## Extrait à lire

Put… d’envie de jeter le bébé avec l’eau du bain (encore…), de dézinguer le carcan pourtant construit volontairement depuis des années, de renier les ingrat(e)s, d’emplâtrer les injustes, de sanctionner les chauffards, de mépriser les puissants, de fuir le politiquement correct pour une fois. Se révolter ou se museler ? Affronter ou fuir ? Se soumettre ou démissionner ?

Put… d’envie de prendre la poudre d’escampette, de voir ailleurs si j’y suis… envie de faire le point ET de tirer un trait. De répondre à la question du livre lu en ce moment : « à qui ferais -je du mal si j’étais moi-même ? »… ras le bol de me malmener, de tamponner pour les autres, d’absorber comme de la mélasse le stress qui reviendrait à autrui… d’avoir les émotions qui cristallisent sans cesse sur untel ou unetelle, ceux là même qui se posent beaucoup moins de questions que moi sur leur devenir et leur entourage.

Ras le bol d’être la bonne grosse rigolote, poire, tarte, nouille ! Au moment où une amie vit réellement une sale période, au moment où nos échanges sont si sincères et réparateurs, je me rends compte à quel point je peux dépenser de l’énergie et de l’anxiété pour d’autres qui ne le méritent pas !  Après tout qui me demande de me mettre la rate au court bouillon ou de faire grand cas de certaines situations que j’imagine anxiogènes ? Je m’angoisse à la place de…  je prends leurs problèmes à bras le corps, je réagis, je m’insurge, je monte en pression mais en définitive, à quoi et à qui ça sert ? Après coup, pas grand monde comprend dans quels états je peux me mettre et qqs uns finissent par m’en faire le reproche… j’en conclus amèrement : tout ça pour ça…

Alors oui, plus encore aujourd’hui qu’hier, j’ai envie de tout jeter par-dessus bord… le trop plein, les regrets, les remords, mes vaines attitudes de pseudo wonder woman, ma volonté d’arrondir les angles, de faire au mieux pour les autres avant ma bedaine !

Même si la colère est mauvaise conseillère, en pétard je suis ! Contre moi qui n’ait pas su prioriser mes intérêts et qui passe depuis pour le caliméro de service quand j’ai l’audace de me plaindre. En pétard aussi contre celles et ceux qui ont usé et abusé de mes faiblesses de cœur pour m’ignorer une fois le pot vide. Contre celles et ceux qui profitent de mes largesses sans le moindre scrupule et sans le moindre retour. Qui ne cherchent même pas à renvoyer la pareille. Et sans considération aucune.

Rarement je me suis trouvée aussi amère et aussi fermée. Aussi désabusée aussi. Est-ce là le constat d’un fonctionnement qui ne marche plus ? J’ai trop longtemps considéré que mes p’tites crises de déboussolement n’étaient que passagères et qu’il fallait passer outre (genre petite voix intérieure « tu t’écoutes trop ma fille » ou reproche de l’entourage « tu nous soûles  avec tes questions existentielles et tes lamentations… ») pour ignorer cette « petite » crise là… elle me plombe trop celle-là.

## Données sources
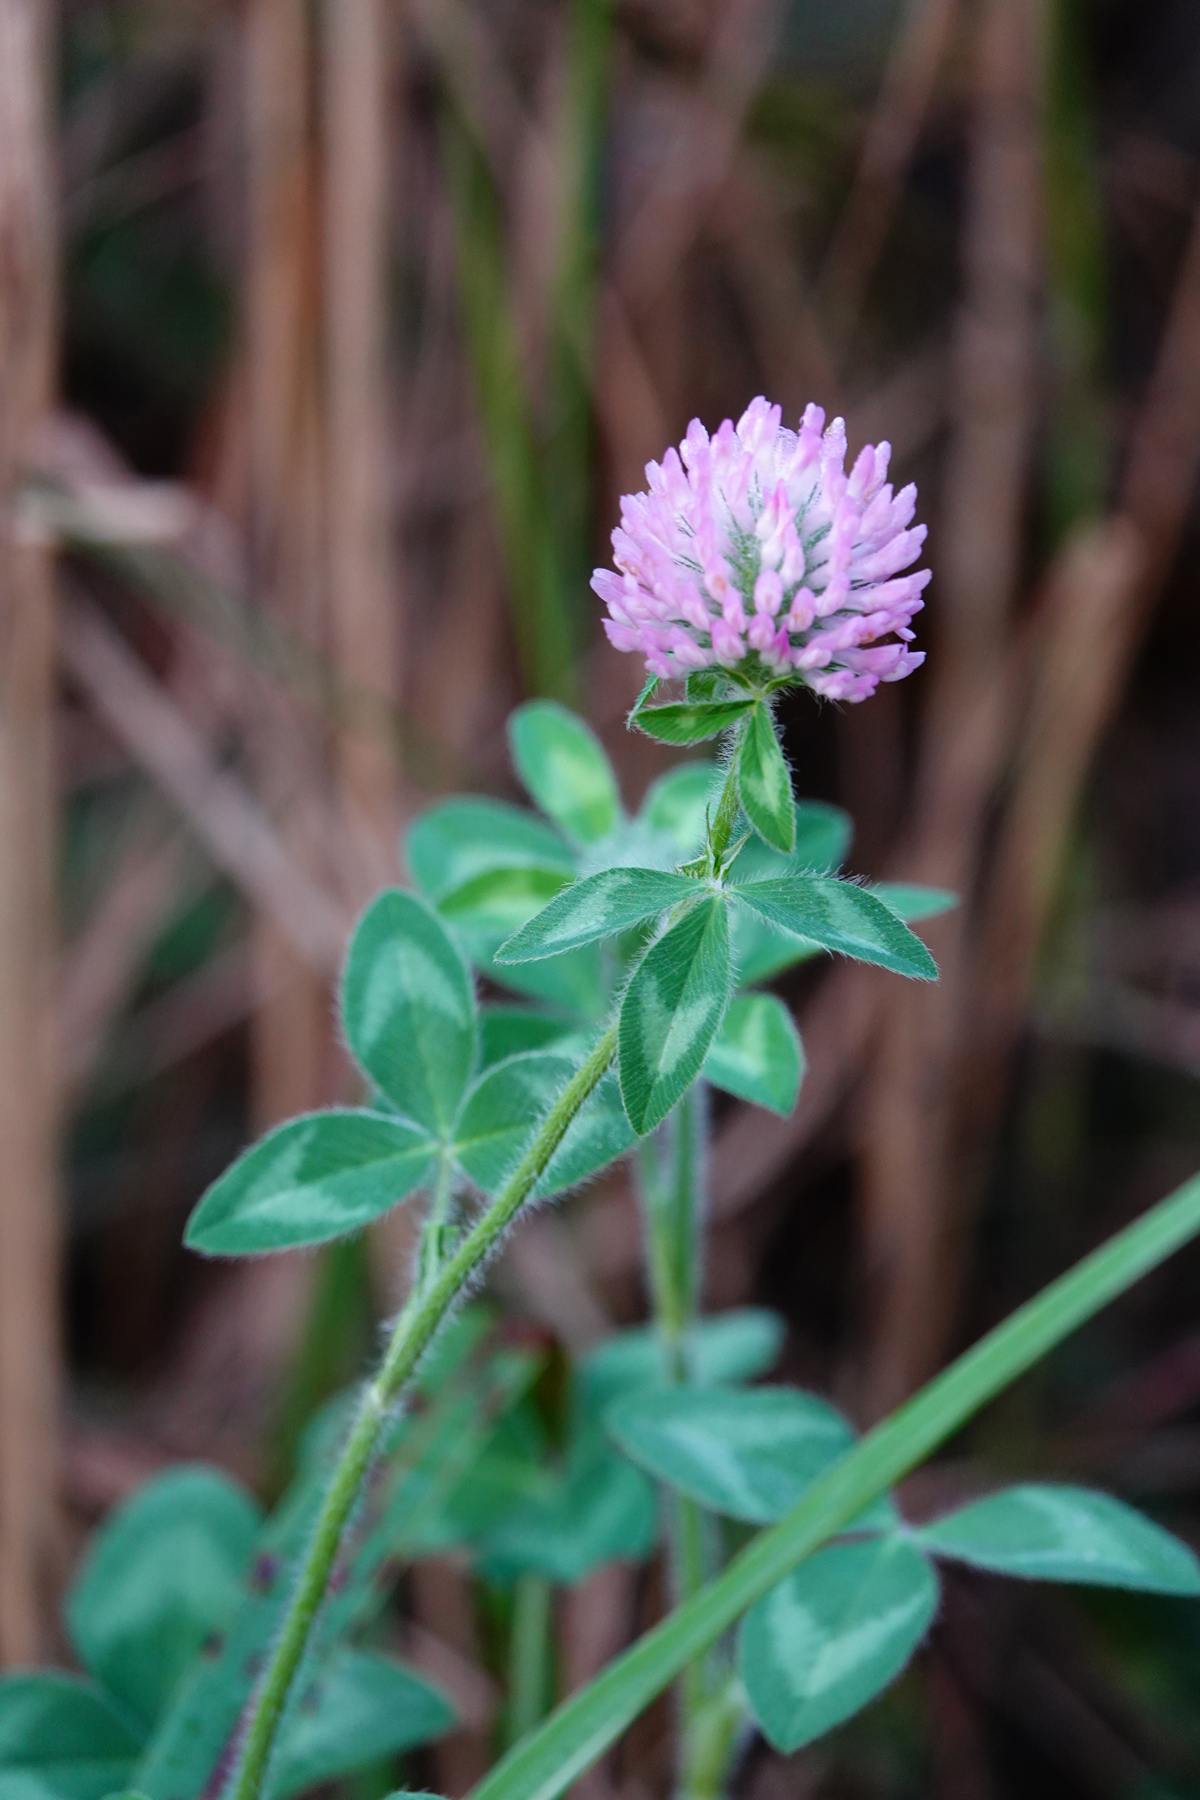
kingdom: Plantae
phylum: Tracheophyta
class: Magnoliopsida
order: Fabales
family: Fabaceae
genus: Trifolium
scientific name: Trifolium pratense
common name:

--

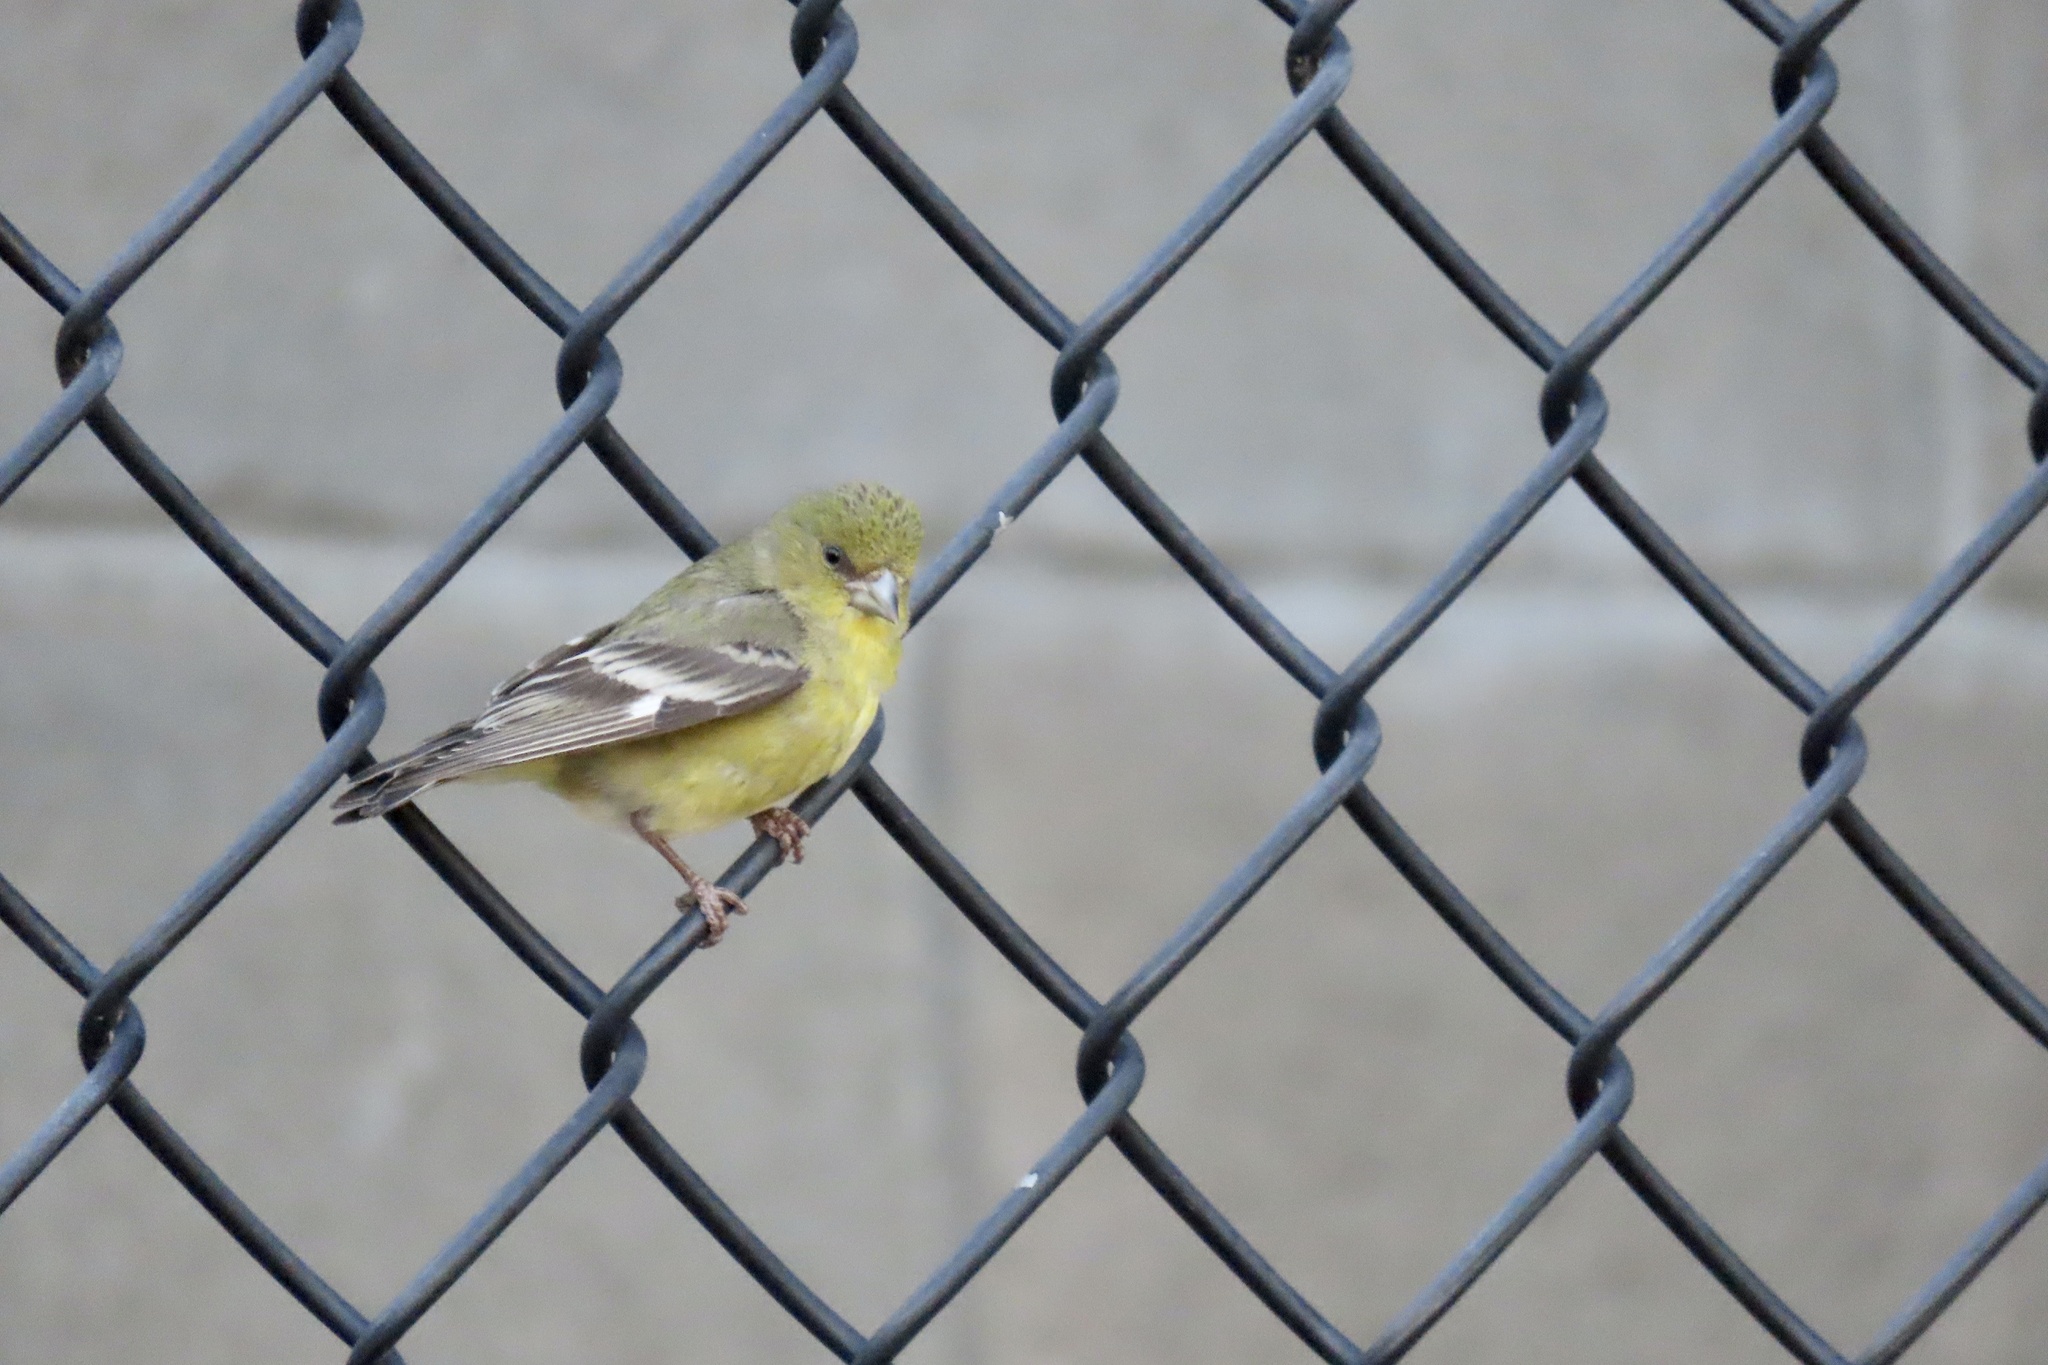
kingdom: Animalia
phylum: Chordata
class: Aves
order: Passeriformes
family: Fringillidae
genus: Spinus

## Consigne
D'après l'extrait, qu'est-ce qu'une amie vit en ce moment ? La liste n'a aucun lien avec l'extrait.

## Votre réponse
Elle vit réellement une sale période.